L’article L.261-1 du Code du travail interdit toute surveillance systématique et permanente des salariés. Le recours au screen monitoring n’est licite que s’il poursuit un objectif légitime, tel que la sécurité des systèmes informatiques, la protection des intérêts économiques de l’entreprise ou la prévention d’actes illicites, et à condition que ce recours soit strictement proportionné à l’objectif poursuivi.
L’employeur doit démontrer que le recours au screen monitoring est nécessaire, que l’objectif ne peut être atteint par des moyens moins intrusifs, et que la mesure ne porte pas atteinte à la dignité, à la vie privée ou à la liberté individuelle du salarié. L’égalité de traitement entre les salariés doit être respectée.
Modalités pratiques
Avant toute mise en place d’un dispositif de screen monitoring, l’employeur doit obligatoirement consulter la délégation du personnel conformément à l’article L.414-9 du Code du travail.
Chaque salarié concerné doit être informé individuellement et préalablement, avec précision sur la finalité, la durée, la nature des données collectées, les destinataires, ainsi que sur les modalités d’exercice de leurs droits d’accès, de rectification et d’opposition (articles L.261-1 et L.261-2 du Code du travail).

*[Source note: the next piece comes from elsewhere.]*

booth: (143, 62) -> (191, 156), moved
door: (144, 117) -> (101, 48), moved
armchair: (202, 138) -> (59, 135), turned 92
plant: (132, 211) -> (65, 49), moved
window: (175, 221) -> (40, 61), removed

La Commission nationale pour la protection des données (CNPD) doit être informée du dispositif. Une analyse d’impact relative à la protection des données (AIPD) est obligatoire si le traitement est susceptible d’engendrer un risque élevé pour les droits et libertés des personnes concernées (article 39 de la loi du 2 août 2002).
Les données collectées doivent être strictement limitées à ce qui est nécessaire, conservées pour une durée proportionnée à la finalité, et sécurisées contre tout accès non autorisé. L’employeur doit garantir la traçabilité des accès et des traitements réalisés.
Pratiques et recommandations
La surveillance par screen monitoring ne doit jamais être utilisée à des fins de contrôle permanent de la productivité ou de la présence des salariés. Il est recommandé de privilégier des dispositifs moins intrusifs, tels que les journaux d’accès ou les alertes de sécurité, avant d’envisager le screen monitoring.
Toute utilisation ponctuelle doit être justifiée par des circonstances exceptionnelles, telles qu’une suspicion fondée d’un comportement illicite ou la nécessité de protéger des informations sensibles. L’employeur doit documenter l’ensemble des démarches entreprises, notamment l’analyse de proportionnalité, la consultation de la délégation du personnel, l’information des salariés et la notification à la CNPD.
Il est conseillé de mettre en place une politique interne claire sur l’utilisation des outils informatiques et la surveillance, accessible à tous les salariés. Un encadrement humain du dispositif doit être assuré pour garantir le respect des droits des salariés.
Cadre juridique
- Code du travail luxembourgeois :
- Loi modifiée du 2 août 2002 relative à la protection des personnes à l’égard du traitement des données à caractère personnel dans les relations de travail (notamment articles 23, 24, 25, 39).
- Règlement (UE) 2016/679 (RGPD), applicable au Luxembourg.
- Avis et recommandations de la CNPD sur la surveillance sur le lieu de travail.
- Jurisprudence de la Cour supérieure de justice du Luxembourg sur la proportionnalité et la licéité des dispositifs de surveillance.
Note
L’utilisation non conforme d’outils de screen monitoring expose l’employeur à des sanctions administratives et pénales, ainsi qu’à la nullité des preuves recueillies par ce biais en cas de contentieux prud’homal. Il est essentiel de garantir la traçabilité des démarches et de privilégier la transparence vis-à-vis des salariés.